The squaregraphs are planar graphs in which all bounded faces are four-cycles, and each vertex either belongs to the outer face or has degree at least four. The rectangular grids form familiar examples. A grid with $$n$$ vertices can have up to $$\lfloor 2n-2\sqrt{n}\rfloor$$ edges (depending on how close to square it is) and the same formula can also be obtained for other values of $$n$$ by removing vertices from a square or nearly-square grid. For instance, the drawing below is of a partial grid with $$51$$ vertices and $$87$$ edges, matching the formula as $$87=\lfloor 2\cdot 51-2\sqrt{51}\rfloor.$$

What about squaregraphs more generally? How many edges can they have? To answer this, I think it’s easier to think about a dual version of the problem. The squaregraphs are exactly the graphs whose vertices represent the cells of a triangle-free weak pseudoline arrangement, and whose edges represent boundaries between cells. Here, a pseudoline is a curve that can be obtained from a line in the plane by a topological deformation of the whole plane, a weak arrangement is a collection of pseudolines such that the intersection of every two pseudolines is either empty or a single crossing point, and it’s triangle-free if no three pseudolines all cross. It’s equivalent to think of these as triangle-free arrangements of lines in the hyperbolic plane, or as triangle-free chord diagrams. The drawing below shows an example; the yellow line segments below are the pseudolines/hyperbolic lines/chords, each blue vertex lies in one of the regions separated by the yellow line segments, and each edge between two blue vertices corresponds to a pair of regions separated by one of the yellow line segments.

If we create this arrangement by adding the dual curves one at a time, then initially we have one vertex and zero edges. Each new line with $$k$$ crossings adds $$k+1$$ new vertices (by splitting that many regions of the previous arrangement into pairs of regions) and $$2k+1$$ new edges ($$k+1$$ of them connecting each new region to the one it was split from, and $$k$$ of them connecting new regions that are consecutive along the new curve). Therefore, by induction, if there are $$\ell$$ lines and $$c$$ total crossings, the number of vertices in the squaregraph is $$c+\ell+1$$ and the number of edges is $$2c+\ell.$$ Therefore, for an $$n$$-vertex squaregraph represented by an arrangement of $$\ell$$ lines, the number of edges will fall short of $$2n$$ by exactly $$\ell+2.$$ To make squaregraphs with a number of edges that is as close to $$2n$$ as possible, we need to use as few lines as possible.

But to figure out how few lines we need, we can forget the geometry and fall back to standard graph theory.
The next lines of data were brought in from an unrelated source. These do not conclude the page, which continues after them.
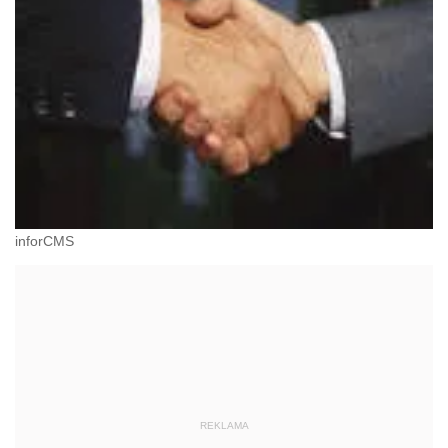
inforCMS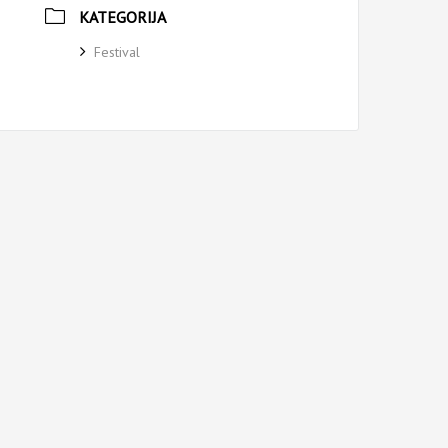
KATEGORIJA
Festival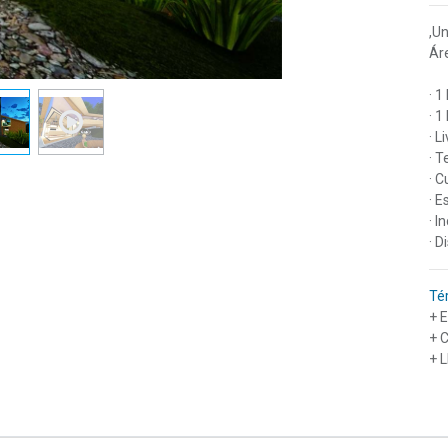
,U
Áre
· 1
· 1
· L
· 
· C
· E
· I
· D
Té
+ 
+ 
+ 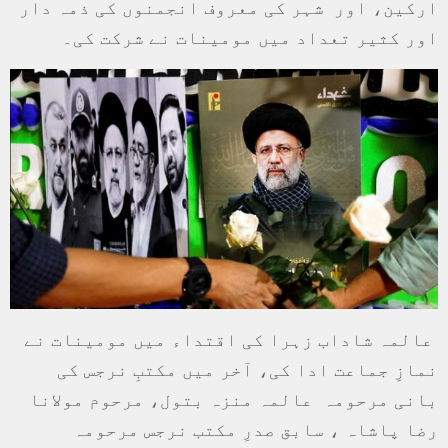
ارکین، اور شہر کی معروف انجمنوں کی ذمہ دار
اور کثیر تعداد میں مومینات نے شرکت کی۔
عالمہ شاداب زہرا کی اقتداء میں مومینات نے
نمازِ جماعت ادا کی، آخر میں مکتبِ نرجس کی
بانی مرحومہ عالمہ منزہ بتول، مرحوم مولانا
رضا پاشاہ ، سابق صدرِ مکتب نرجس مرحومہ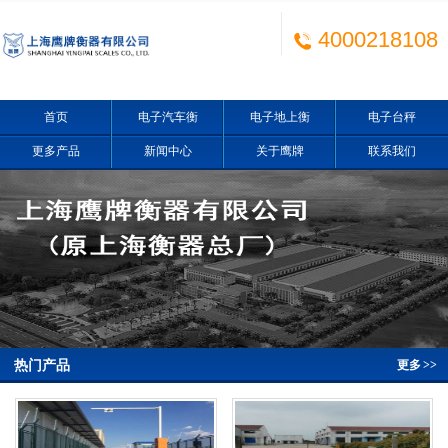
4000218108
首页
电子汽车衡
电子地上衡
电子台秤
更多产品
新闻中心
关于鹰牌
联系我们
热门产品
更多
>>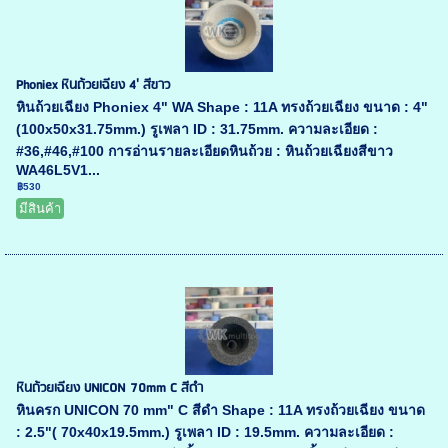
Phoniex หินถ้วยเฉียง 4' สีขาว
หินถ้วยเฉียง Phoniex 4" WA Shape : 11A ทรงถ้วยเฉียง ขนาด : 4"
(100x50x31.75mm.) รูเพลา ID : 31.75mm. ความละเอียด :
#36,#46,#100 การอ่านรายละเอียดหินถ้วย : หินถ้วยเฉียงสีขาว
WA46L5V1...
฿530
มีสินค้า
หินถ้วยเฉียง UNICON 70mm C สีดำ
หินครก UNICON 70 mm" C สีดำ Shape : 11A ทรงถ้วยเฉียง ขนาด
: 2.5"( 70x40x19.5mm.) รูเพลา ID : 19.5mm. ความละเอียด :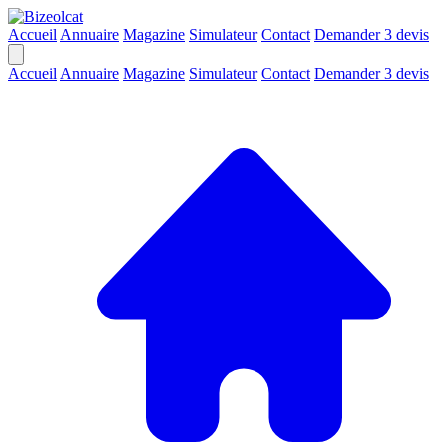
Accueil
Annuaire
Magazine
Simulateur
Contact
Demander 3 devis
Accueil
Annuaire
Magazine
Simulateur
Contact
Demander 3 devis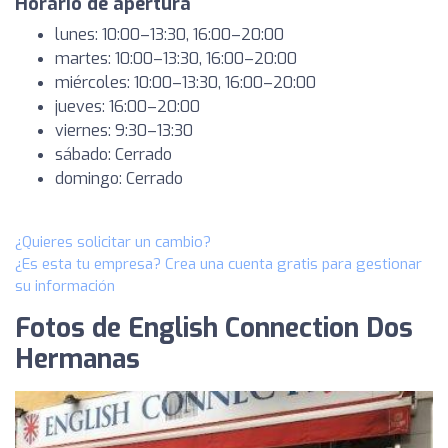
Horario de apertura
lunes: 10:00–13:30, 16:00–20:00
martes: 10:00–13:30, 16:00–20:00
miércoles: 10:00–13:30, 16:00–20:00
jueves: 16:00–20:00
viernes: 9:30–13:30
sábado: Cerrado
domingo: Cerrado
¿Quieres solicitar un cambio?
¿Es esta tu empresa? Crea una cuenta gratis para gestionar
su información
Fotos de English Connection Dos
Hermanas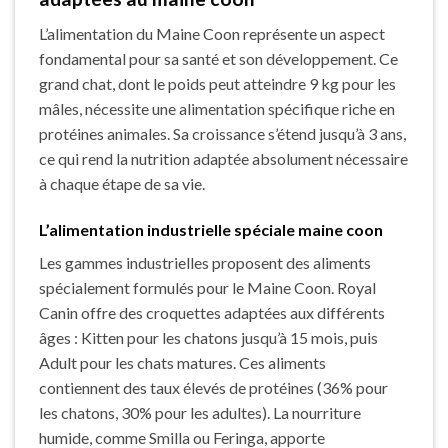
L’alimentation du Maine Coon représente un aspect
fondamental pour sa santé et son développement. Ce
grand chat, dont le poids peut atteindre 9 kg pour les
mâles, nécessite une alimentation spécifique riche en
protéines animales. Sa croissance s’étend jusqu’à 3 ans,
ce qui rend la nutrition adaptée absolument nécessaire
à chaque étape de sa vie.
L’alimentation industrielle spéciale maine coon
Les gammes industrielles proposent des aliments
spécialement formulés pour le Maine Coon. Royal
Canin offre des croquettes adaptées aux différents
âges : Kitten pour les chatons jusqu’à 15 mois, puis
Adult pour les chats matures. Ces aliments
contiennent des taux élevés de protéines (36% pour
les chatons, 30% pour les adultes). La nourriture
humide, comme Smilla ou Feringa, apporte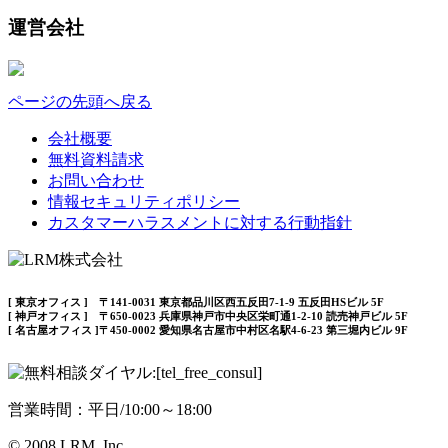
運営会社
ページの先頭へ戻る
会社概要
無料資料請求
お問い合わせ
情報セキュリティポリシー
カスタマーハラスメントに対する行動指針
[ 東京オフィス ] 〒141-0031 東京都品川区西五反田7-1-9 五反田HSビル 5F
[ 神戸オフィス ] 〒650-0023 兵庫県神戸市中央区栄町通1-2-10 読売神戸ビル 5F
[ 名古屋オフィス ]〒450-0002 愛知県名古屋市中村区名駅4-6-23 第三堀内ビル 9F
営業時間：平日/10:00～18:00
© 2008 LRM, Inc.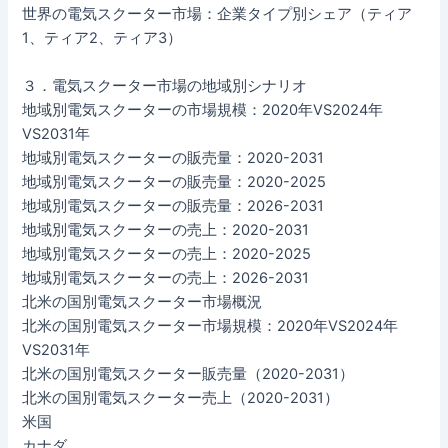
世界の電気スクーター市場：企業タイプ別シェア（ティア
1、ティア2、ティア3）
３．電気スクーター市場の地域別シナリオ
地域別電気スクーターの市場規模：2020年VS2024年
VS2031年
地域別電気スクーターの販売量：2020-2031
地域別電気スクーターの販売量：2020-2025
地域別電気スクーターの販売量：2026-2031
地域別電気スクーターの売上：2020-2031
地域別電気スクーターの売上：2020-2025
地域別電気スクーターの売上：2026-2031
北米の国別電気スクーター市場概況
北米の国別電気スクーター市場規模：2020年VS2024年
VS2031年
北米の国別電気スクーター販売量（2020-2031）
北米の国別電気スクーター売上（2020-2031）
米国
カナダ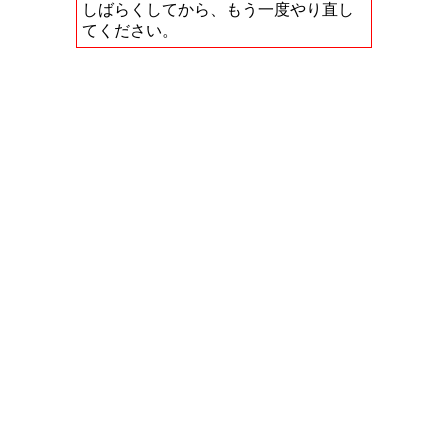
しばらくしてから、もう一度やり直し
てください。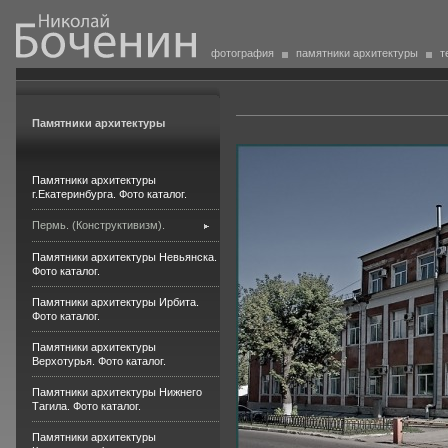
фотография
памятники архитектуры
т
Памятники архитектуры
Памятники архитектуры
г.Екатеринбурга. Фото каталог.
Пермь. (Конструктивизм).
Памятники архитектуры Невьянска.
Фото каталог.
Памятники архитектуры Ирбита.
Фото каталог.
Памятники архитектуры
Верхотурья. Фото каталог.
Памятники архитектуры Нижнего
Тагила. Фото каталог.
Памятники архитектуры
Consider the intersection graph of the pseudolines. It is a triangle-free graph with $$\ell$$ vertices, and Mantel’s theorem tells us that the maximum number of edges in such a graph is $$\lfloor \ell^2/4\rfloor,$$ achieved by the complete bipartite graphs. Translating this result back to arrangements, the maximum number of crossings in a triangle-free weak pseudoline arrangement is achieved by partitioning the lines into two equal or nearly-equal sets and making each pseudoline in one set cross each pseudoline in the other set. This is exactly the arrangement that corresponds to a square or nearly-square grid.

We don’t want to maximize crossings for a given number of lines; we want to minimize lines for a given number of squaregraph vertices. But the same result tells us that we can never achieve fewer lines than the grid or partial grid with the same number of vertices, because to do so we would need to use more crossings than are possible for that many lines. Therefore, every $$n$$-vertex squaregraph has at most $$\lfloor 2n-2\sqrt{n}\rfloor$$ edges, the number given by the grids and partial grids.

This edge bound turns out to be exactly the same as Swanepoel’s conjectured maximum number of edges in triangle-free penny graphs. The grids and partial grids are penny graphs, and their existence shows that (if true) Swanepoel’s conjectured bound would be tight. But not every squaregraph is a penny graph, and not every triangle-free penny graph is a squaregraph, so the fact that squaregraphs can be proven to obey the same bound doesn’t seem to be helpful in making progress on Swanepoel’s conjecture.